Lightsaber Duels takes place during The Clone Wars animated film and cartoon series, which means it slips in somewhere between the events of Episode II and Episode III. The game stays true to the source material it is based on, having Anakin, his new apprentice Ahsoka Tano, and Obi-Wan trying to return Jabba the Hutts child home safely. As with The Clone Wars, this involves several lightsaber battles against the likes of Count Dooku, his apprentice Asajj Ventress, and General Grievous.
All of this games characters and backdrops will be very familiar to anyone who has experienced either of these other Clone Wars properties. Sticking with the cartoony and stylistic visuals provided by The Clone Wars actually manages to work in Lightsaber Duels favor. The characters wind up looking very comparable to their CGI counterparts, which is pretty impressive even if Count Dookus face is roughly three feet long. The excellent lighting effects provided by lightsaber clashes further add to the visual appeal of these character models, with shades of red, blue, and green light casting shadows and illuminating features while the camera is closely focused on these characters faces.

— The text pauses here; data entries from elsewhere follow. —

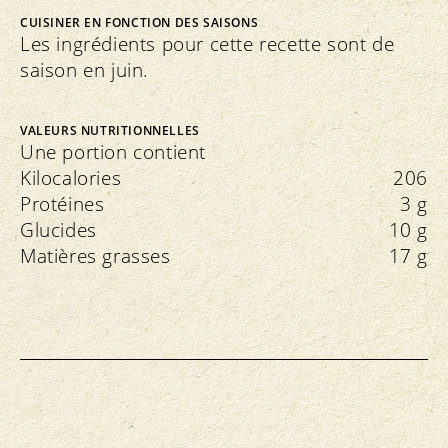
CUISINER EN FONCTION DES SAISONS
Les ingrédients pour cette recette sont de
saison en juin.
VALEURS NUTRITIONNELLES
Une portion contient
Kilocalories
206
Protéines
3 g
Glucides
10 g
Matières grasses
17 g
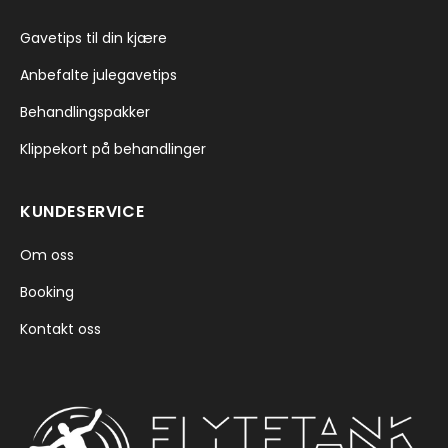
Gavetips til din kjære
Anbefalte julegavetips
Behandlingspakker
Klippekort på behandlinger
KUNDESERVICE
Om oss
Booking
Kontakt oss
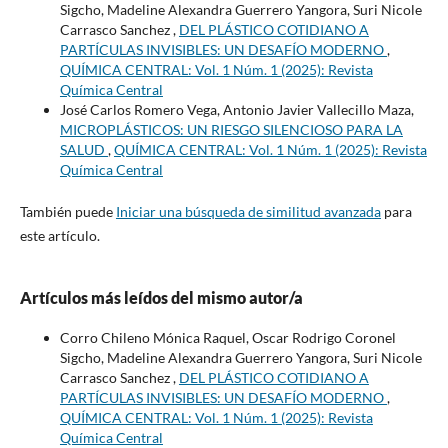
Sigcho, Madeline Alexandra Guerrero Yangora, Suri Nicole
Carrasco Sanchez ,
DEL PLÁSTICO COTIDIANO A
PARTÍCULAS INVISIBLES: UN DESAFÍO MODERNO
,
QUÍMICA CENTRAL: Vol. 1 Núm. 1 (2025): Revista
Química Central
José Carlos Romero Vega, Antonio Javier Vallecillo Maza,
MICROPLÁSTICOS: UN RIESGO SILENCIOSO PARA LA
SALUD
,
QUÍMICA CENTRAL: Vol. 1 Núm. 1 (2025): Revista
Química Central
También puede
Iniciar una búsqueda de similitud avanzada
para
este artículo.
Artículos más leídos del mismo autor/a
Corro Chileno Mónica Raquel, Oscar Rodrigo Coronel
Sigcho, Madeline Alexandra Guerrero Yangora, Suri Nicole
Carrasco Sanchez ,
DEL PLÁSTICO COTIDIANO A
PARTÍCULAS INVISIBLES: UN DESAFÍO MODERNO
,
QUÍMICA CENTRAL: Vol. 1 Núm. 1 (2025): Revista
Química Central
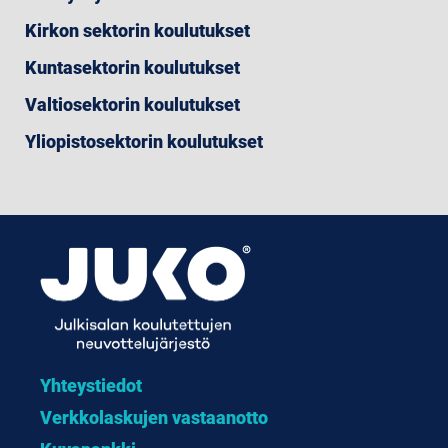
Kirkon sektorin koulutukset
Kuntasektorin koulutukset
Valtiosektorin koulutukset
Yliopistosektorin koulutukset
Yhteystiedot
Verkkolaskujen vastaanotto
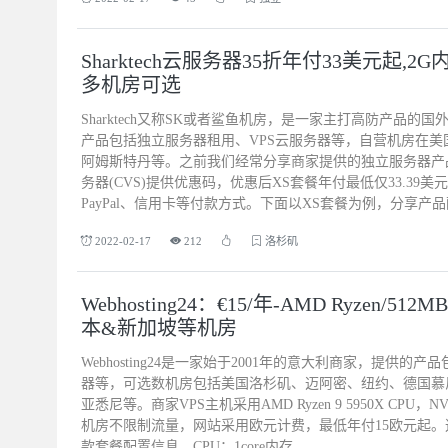
Sharktech云服务器35折年付33美元起,2G内
多机房可选
Sharktech又称SK或者鲨鱼机房，是一家主打高防产品的国
产品包括独立服务器租用、VPS云服务器等，自营机房在
阿姆斯特丹等。之前我们经常分享商家提供的独立服务器产
务器(CVS)提供优惠码，优惠后XS套餐年付最低仅33.39
PayPal、信用卡等付款方式。下面以XS套餐为例，分享产品配
2022-02-17
212
洛杉矶
Webhosting24：€15/年-AMD Ryzen/512
本&新加坡等机房
Webhosting24是一家始于2001年的意大利商家，提供的
器等，可选数机房包括美国洛杉矶、迈阿密、纽约、德国慕
亚悉尼等。商家VPS主机采用AMD Ryzen 9 5950X CP
机房不限制流量，网站采用欧元计费，最低年付15欧元起
款套餐配置信息。CPU：1core内存...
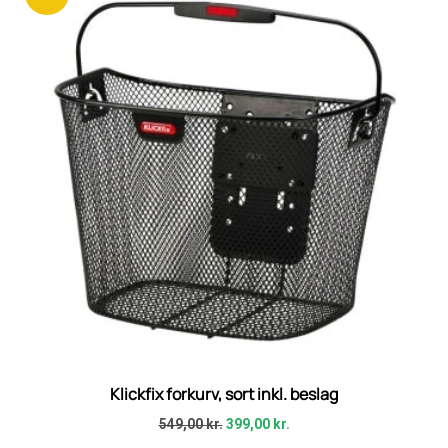
Klickfix forkurv, sort inkl. beslag
549,00
kr.
399,00
kr.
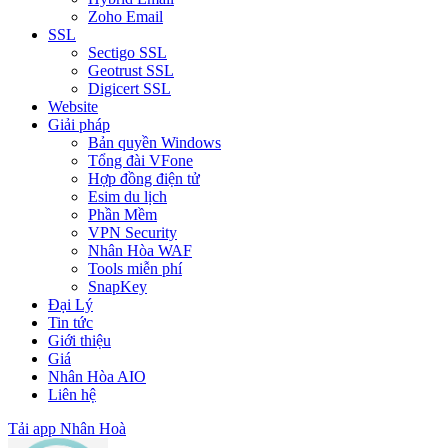
Zoho Email
SSL
Sectigo SSL
Geotrust SSL
Digicert SSL
Website
Giải pháp
Bản quyền Windows
Tổng đài VFone
Hợp đồng điện tử
Esim du lịch
Phần Mềm
VPN Security
Nhân Hòa WAF
Tools miễn phí
SnapKey
Đại Lý
Tin tức
Giới thiệu
Giá
Nhân Hòa AIO
Liên hệ
Tải app Nhân Hoà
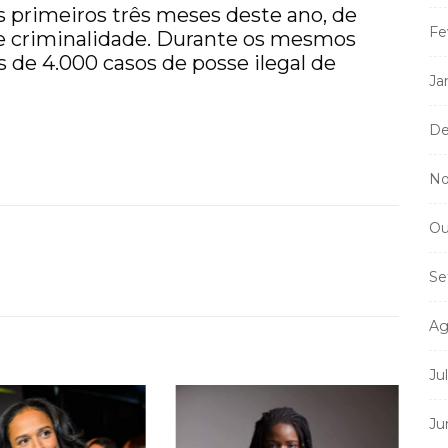
s primeiros três meses deste ano, de
Fe
 de criminalidade. Durante os mesmos
s de 4.000 casos de posse ilegal de
Ja
De
No
Ou
Se
Ag
Ju
Ju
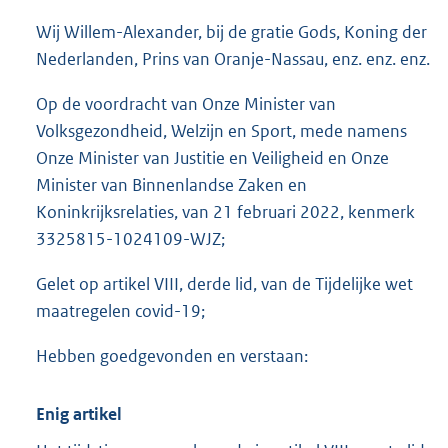
o
Wij Willem-Alexander, bij de gratie Gods, Koning der
t
t
Nederlanden, Prins van Oranje-Nassau, enz. enz. enz.
e
:
Op de voordracht van Onze Minister van
1
Volksgezondheid, Welzijn en Sport, mede namens
0
Onze Minister van Justitie en Veiligheid en Onze
2
K
Minister van Binnenlandse Zaken en
b
Koninkrijksrelaties, van 21 februari 2022, kenmerk
3325815-1024109-WJZ;
Gelet op artikel VIII, derde lid, van de Tijdelijke wet
maatregelen covid-19;
Hebben goedgevonden en verstaan:
Enig artikel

The fighting arenas in the game are not only visually impressive, but also help to add variety to most fights. A conflict next to a Sarlacc pit will include random smacks from tentacles, while fighting on the exterior of a ship will have intermittent bursts of engine exhaust to avoid. Several of these occurrences can also be hard to account for as they will happen during your matches, with separatists bursting through the wall of the Rancor pit to fire blasters at you being one of the most memorable. At times this can get annoying, but mostly it adds a sense of spontaneity and excitement to the otherwise fairly dull combat.
Due to the current limitations of the Wii-mote, Lightsaber Duels doesnt allow for precision lightsaber controls. Instead, the game recognizes upward, downward, and side to side slashes, which translate into similar moves carried out by your character. The Wii-mote also registers (poorly I might add) thrusts towards the screen that result in a thrusting strike. Every character in the game is allotted five combos, which are performed by stringing together a specific series of these basic attacks. Unfortunately, the game will often fail to recognize many of these motions, especially when done in the quick succession necessary to actually carry out these combos.
Sadly, your other offensive tools dont help matters out any either. Players have very few force powers, limited to strengthening your lightsaber attacks, throwing objects at your opponent, and a force push maneuver. Using the force to hurl objects at your enemy is a pointless endeavor, partly because it doesnt work a majority of the time and partly because when it actually does, it uses a good chunk of your force power and results in very small amount of damage. Although the force push maneuver works more reliably, it will also take most of your force power and will also barely make a dent in your foe.